Sarawak Report website down worldwide amid suspected hacking attempt

Protestors against The Sarawak Report editor and founder Clare Rewcastle Brown. PHOTO: THE STAR PUBLICATION

KUALA LUMPUR - The Sarawak Report whistleblower website, already blocked in Malaysia after publishing corruption allegations against Prime Minister Najib Razak, was down globally on Sunday amid a suspected hacking attempt, its editor said.

The Britain-based site was displaying a "503 service unavailable" message when accessed on Sunday morning. It appeared to be back up and running by the afternoon.

The Malaysian Insider news portal cited the Sarawak Report's editor and founder Clare Rewcastle Brown as saying she suspected the site was down due to a hacking attempt.

The site had been blocked by the Malaysian Communications and Multimedia Commission (MCMC) last Monday.

The MCMC had made the move on the grounds that the site could undermine the country's stability after it made allegations of abuse of public funds surrounding the scandal-hit state company 1Malaysia Development Berhad (1MDB),whose advisory board is chaired by Najib.

The government had said the allegations were made based on tampered company documents.

Home Minister Datuk Seri Ahmad Zahid Hamidi on Saturday said Brown might be extradited to Malaysia, following from the results of an ongoing police investigation into the allegations.

In response, Brown said she and her staff cannot be extradited to Malaysia as they have not committed any crime in Britain, The Star reported.
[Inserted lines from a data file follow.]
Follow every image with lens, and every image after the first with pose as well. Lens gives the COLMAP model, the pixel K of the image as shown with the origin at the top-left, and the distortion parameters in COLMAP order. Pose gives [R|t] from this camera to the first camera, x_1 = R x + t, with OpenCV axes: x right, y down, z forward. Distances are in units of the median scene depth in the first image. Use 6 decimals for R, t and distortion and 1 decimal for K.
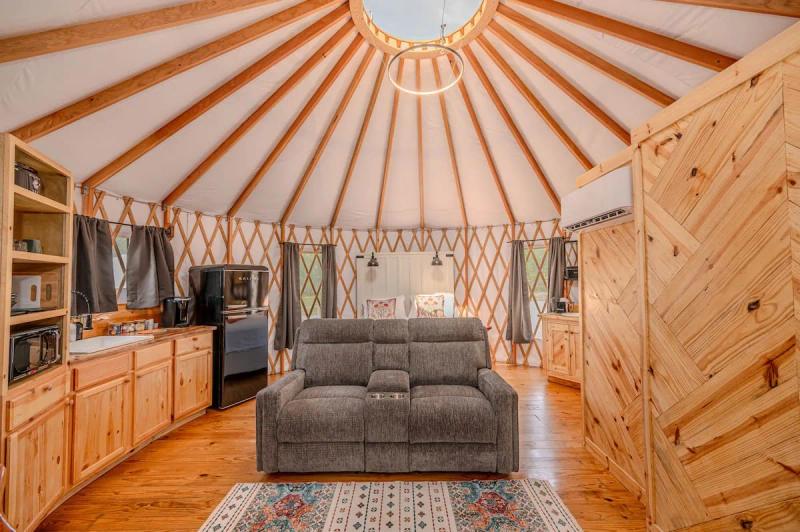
lens RADIAL K [[317.4, 0, 400.0], [0, 317.4, 266.0], [0, 0, 1]] dist [-0.002273, -0.000052]
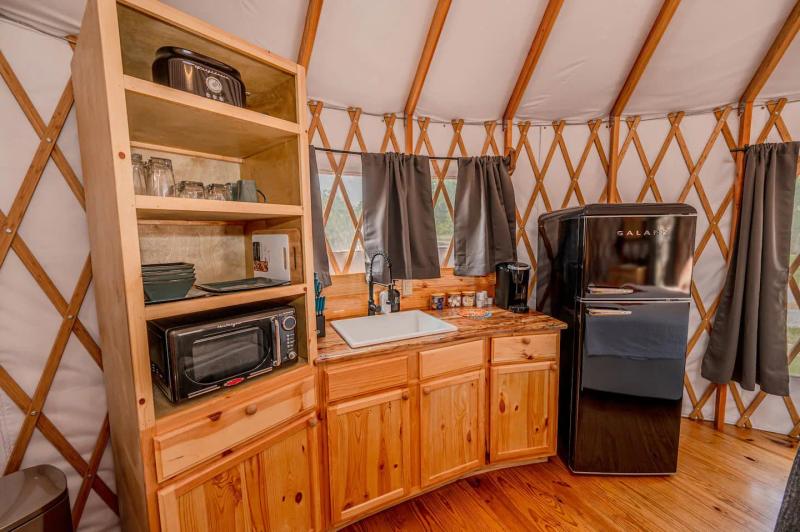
lens RADIAL K [[327.0, 0, 400.0], [0, 327.0, 266.0], [0, 0, 1]] dist [-0.003016, -0.000110]
pose [[0.418157, 0.093090, -0.903592, -0.226643], [0.047159, 0.991169, 0.123936, 0.013592], [0.907150, -0.094437, 0.410075, 0.576010]]
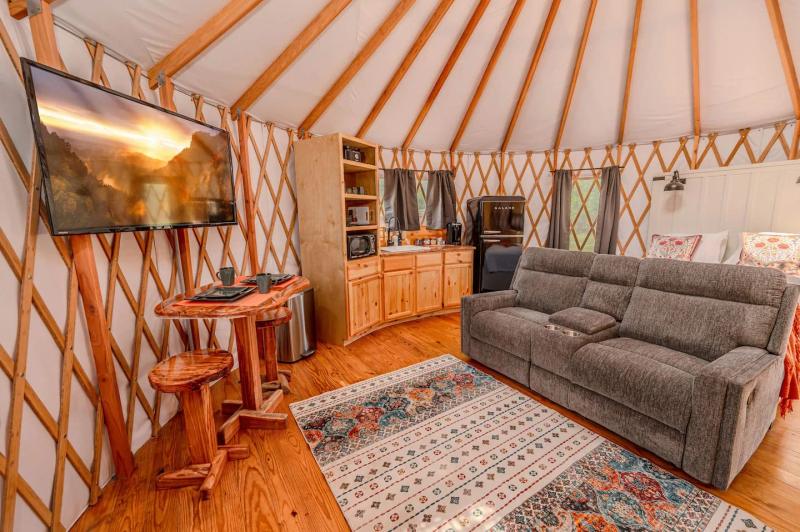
lens RADIAL K [[317.4, 0, 400.0], [0, 317.4, 266.0], [0, 0, 1]] dist [-0.002273, -0.000052]
pose [[0.538549, 0.140466, -0.830803, 0.342923], [0.038264, 0.980912, 0.190649, 0.014828], [0.841725, -0.134463, 0.522895, 0.087606]]
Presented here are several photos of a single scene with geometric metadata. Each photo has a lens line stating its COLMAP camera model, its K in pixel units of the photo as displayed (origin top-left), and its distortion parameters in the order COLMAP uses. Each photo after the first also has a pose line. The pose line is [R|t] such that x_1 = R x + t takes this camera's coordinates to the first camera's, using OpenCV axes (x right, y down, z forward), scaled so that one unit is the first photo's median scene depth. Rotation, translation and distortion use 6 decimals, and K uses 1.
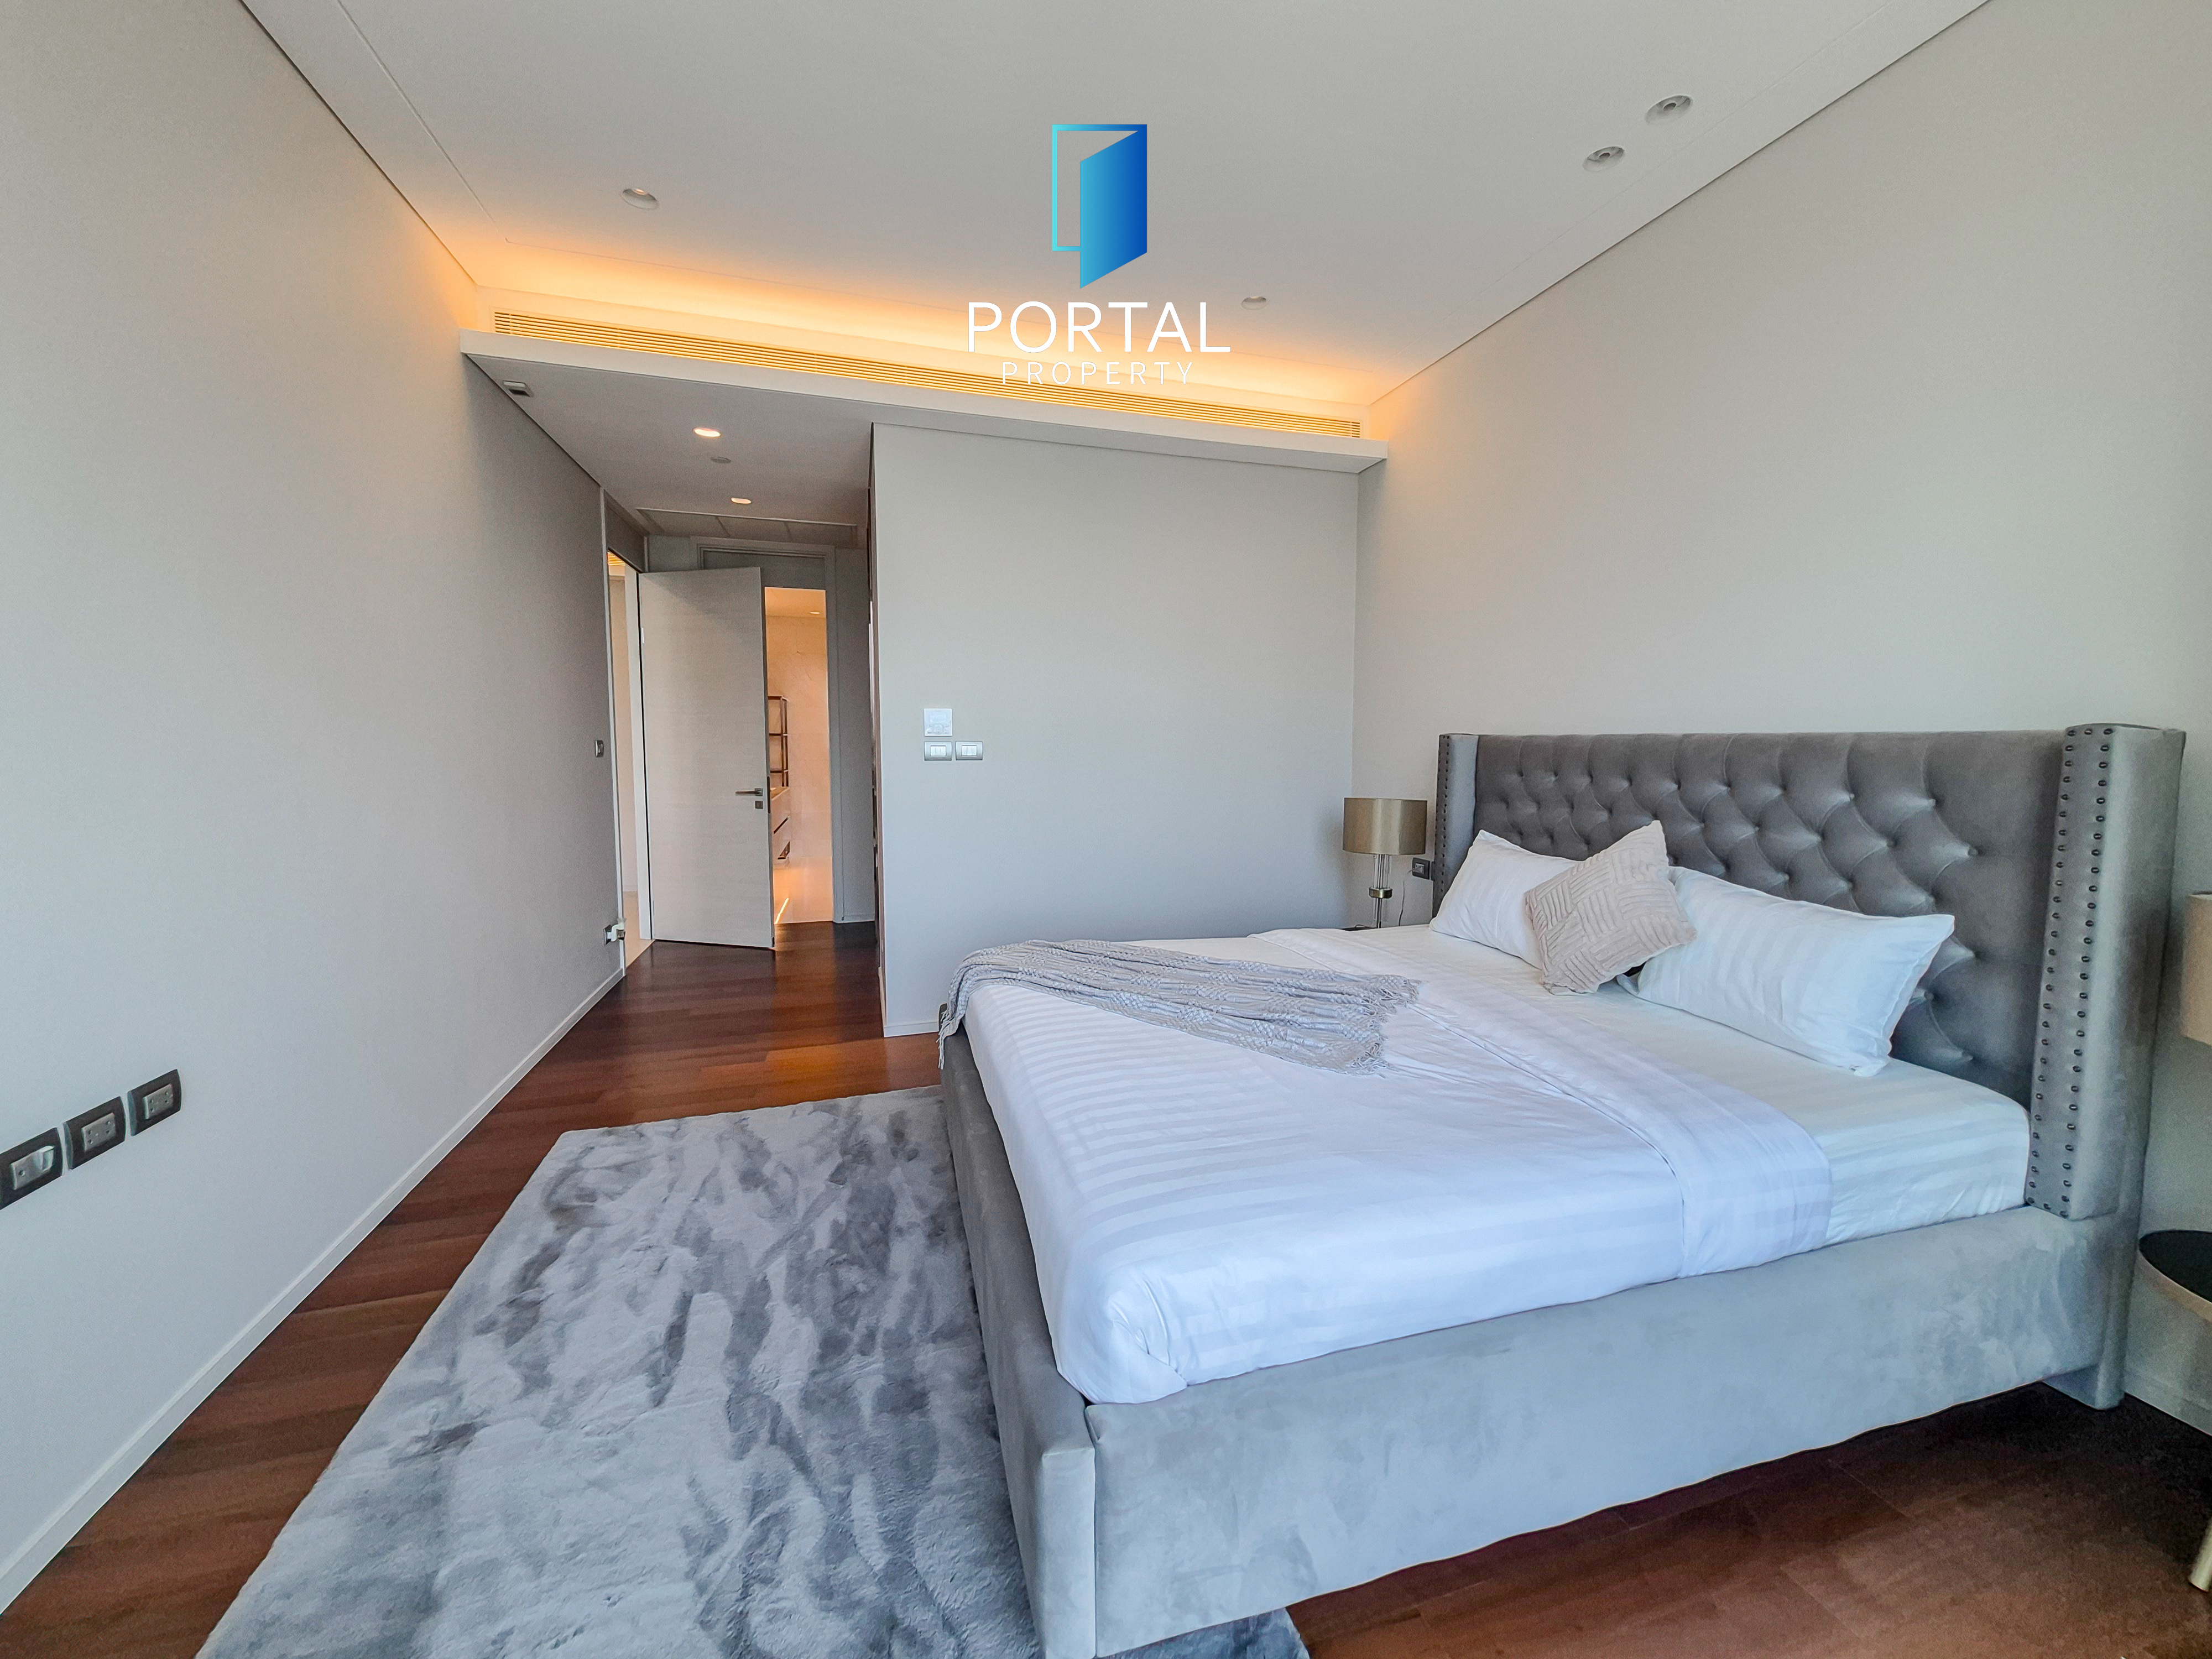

"Sarawak Report has not committed a crime recognisable in the UK (any more than in Malaysia), so how can we be extradited?" questioned Brown on Sunday.

She also questioned whether she could be extradited if she was to face sedition charges in Malaysia.

"As for 'sedition', this has not been prosecuted in the UK for hundreds of years and it was abolished as a crime by the present Prime Minister - so he is unlikely to be enthusiastic about the idea if UK citizens are being tried for it elsewhere."

She added: "No one in Malaysia has ever successfully defined what sedition means anyway...Is reporting a crime sedition if it annoys powerful people?".

In addition to the block imposed in Malaysia on the Sarawak Report website, the Home Ministry on Friday suspended for three months the publishing permits of two business papers published by The Edge Media Group. Home Ministry secretary-general Alwi Ibrahim said the permits were temporarily suspended because the publisher had violated the Printing Presses and Publications Act 1984.

Both Sarawak Report and The Edge have been implicated by Swiss national Xavier Justo, a former executive at PetroSaudi International, after he admitted to passing gigabytes of data to the publications. PetroSaudi is an early joint-venture partner of 1MDB.

On Sunday, the ruling Barisan Nasional strategic communications director Datuk Abdul Rahman Dahlan - who has been critical of the Sarawak Report website - said the Home Ministry's decision to ban The Edge publications was the right move, The Star reported.

He said there just were too many "what ifs" regarding the information brought forward by The Edge to take it at face value, adding that The Edge should have handed over the alleged stolen documents it received from Justo to the authorities for investigations from the start.

"Pending the outcome of ongoing investigation, the best option for the government was to suspend them (the publications) temporarily," wrote the Urban Wellbeing, Housing, and Local Government Minister in his official Facebook page on Sunday.

"Given the dramatic turn of events, we could not just simply swallow whatever excuse The Edge is saying now," he added.

He also said the suspension was not a way to suppress the investigation into the 1MDB scandal as there was already a multi-agency task force probe into the issue.

"In fact investigations by the PAC, Auditor-General, MACC, PDRM and BNM are gathering steam and getting busier by the day. They cannot and must not be stopped," he added.